CHAPTER 2. 'Outline'

 

CHAPTER 3. 'Initialization'

 

CHAPTER 4. 'Forward Propagation Module'

 

CHAPTER 5. 'Cost Function'

 

CHAPTER 6. 'Backward Propagation Module'


CHAPTER 1. 'Packages'

 

이번 실습에서 사용되는 패키지는 아래와 같습니다.

  • numpy is the main package for scientific computing with Python.
  • matplotlib is a library to plot graphs in Python.
  • dnn_utils provides some necessary functions for this notebook.
  • testCases provides some test cases to assess the correctness of your functions
  • np.random.seed(1) is used to keep all the random function calls consistent. It helps grade your work.

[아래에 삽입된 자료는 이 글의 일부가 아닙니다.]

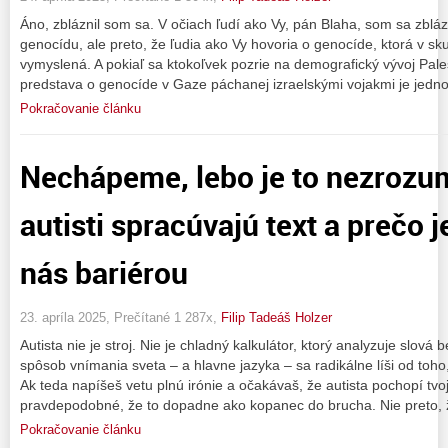
Áno, zbláznil som sa. V očiach ľudí ako Vy, pán Blaha, som sa zbláz
genocídu, ale preto, že ľudia ako Vy hovoria o genocíde, ktorá v sku
vymyslená. A pokiaľ sa ktokoľvek pozrie na demografický vývoj Pale
predstava o genocíde v Gaze páchanej izraelskými vojakmi je jedn
Pokračovanie článku
Nechápeme, lebo je to nezrozu
autisti spracúvajú text a prečo 
nás bariérou
23. apríla 2025, Prečítané 1 287x,
Filip Tadeáš Holzer
Autista nie je stroj. Nie je chladný kalkulátor, ktorý analyzuje slová be
spôsob vnímania sveta – a hlavne jazyka – sa radikálne líši od toh
Ak teda napíšeš vetu plnú irónie a očakávaš, že autista pochopí tvoj 
pravdepodobné, že to dopadne ako kopanec do brucha. Nie preto, 
Pokračovanie článku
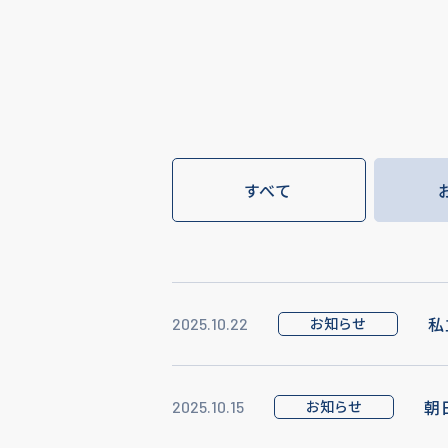
すべて
私
お知らせ
2025.10.22
朝
お知らせ
2025.10.15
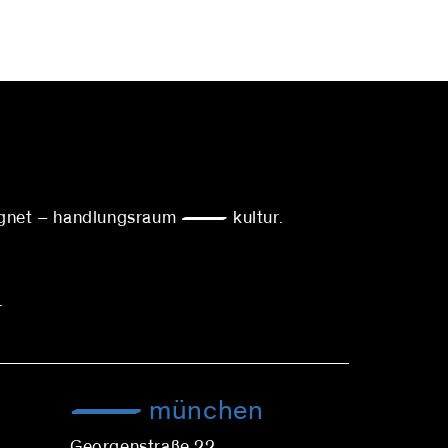
ereignet – handlungsraum — kultur.
.
münchen
Georgenstraße 22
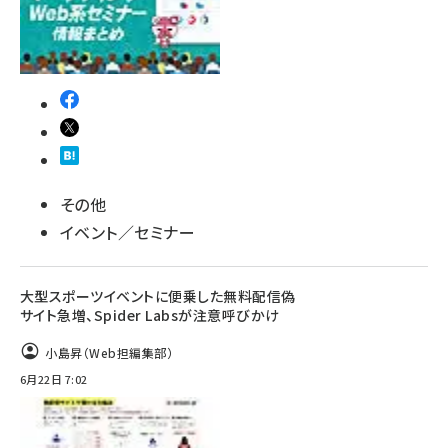
その他
イベント／セミナー
大型スポーツイベントに便乗した無料配信偽
サイト急増、Spider Labsが注意呼びかけ
小島昇（Web担編集部）
6月22日 7:02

Please don't change the seed

 

import numpy as np
import h5py
import matplotlib.pyplot as plt
from testCases import *
from dnn_utils import sigmoid, sigmoid_backward, relu, relu_backward
from public_tests import *

%matplotlib inline
plt.rcParams['figure.figsize'] = (5.0, 4.0) # set default size of plots
plt.rcParams['image.interpolation'] = 'nearest'
plt.rcParams['image.cmap'] = 'gray'

%load_ext autoreload
%autoreload 2

np.random.seed(1)

 

 

CHAPTER 2. 'Outline'

 

신경망을 구현하기 위해서, 필요한 함수(function)들을 정의할 것이고, 이 정의된 함수들은 다음 과제에서 2개 층인 신경망과 여러 층인 신경망을 구현하는 데 사용될 예정입니다. 

 

  • L-layer의 파라미터 초기화 함수
  • Forward Propagation 수행 함수
  • Cost 계산 함수
  • Backward Propagation 수행 함수
  • 파라미터 업데이트 함수

 

반응형

 

CHAPTER 3. 'Initialization'

 

□ 3.1. 2-layer Neural Network

 

  • 2개 층인 신경망 구조는 Linear -> ReLU -> Linear -> Sigmoid로 구성됩니다.
  • 가중치 w는 np.random.randn(shape)*0.01를 적용해 랜덤 초기화를 진행하며, 이때 상수 0.01은 실습에서 임의로 지정한 숫자입니다.
  • 잔차 b에 대해서는 0 값으로 초기화해도 무관하여, np.zeros(shape)를 적용합니다.
# GRADED FUNCTION: initialize_parameters

def initialize_parameters(n_x, n_h, n_y):
    """
    Argument:
    n_x -- size of the input layer
    n_h -- size of the hidden layer
    n_y -- size of the output layer
    
    Returns:
    parameters -- python dictionary containing your parameters:
                    W1 -- weight matrix of shape (n_h, n_x)
                    b1 -- bias vector of shape (n_h, 1)
                    W2 -- weight matrix of shape (n_y, n_h)
                    b2 -- bias vector of shape (n_y, 1)
    """
    
    np.random.seed(1)
    
    #(≈ 4 lines of code)
    # W1 = ...
    # b1 = ...
    # W2 = ...
    # b2 = ...
    # YOUR CODE STARTS HERE
    W1 = np.random.randn(n_h, n_x) * 0.01
    b1 = np.zeros((n_h, 1))
    W2 = np.random.randn(n_y, n_h) * 0.01
    b2 = np.zeros((n_y, 1))
        
    # YOUR CODE ENDS HERE
    
    parameters = {"W1": W1,
                  "b1": b1,
                  "W2": W2,
                  "b2": b2}
    
    return parameters

 

그리고 랜덤 초기화한 파라미터를 확인하면 아래와 같이 결괏값이 나오게 됩니다.

 

parameters = initialize_parameters(3,2,1)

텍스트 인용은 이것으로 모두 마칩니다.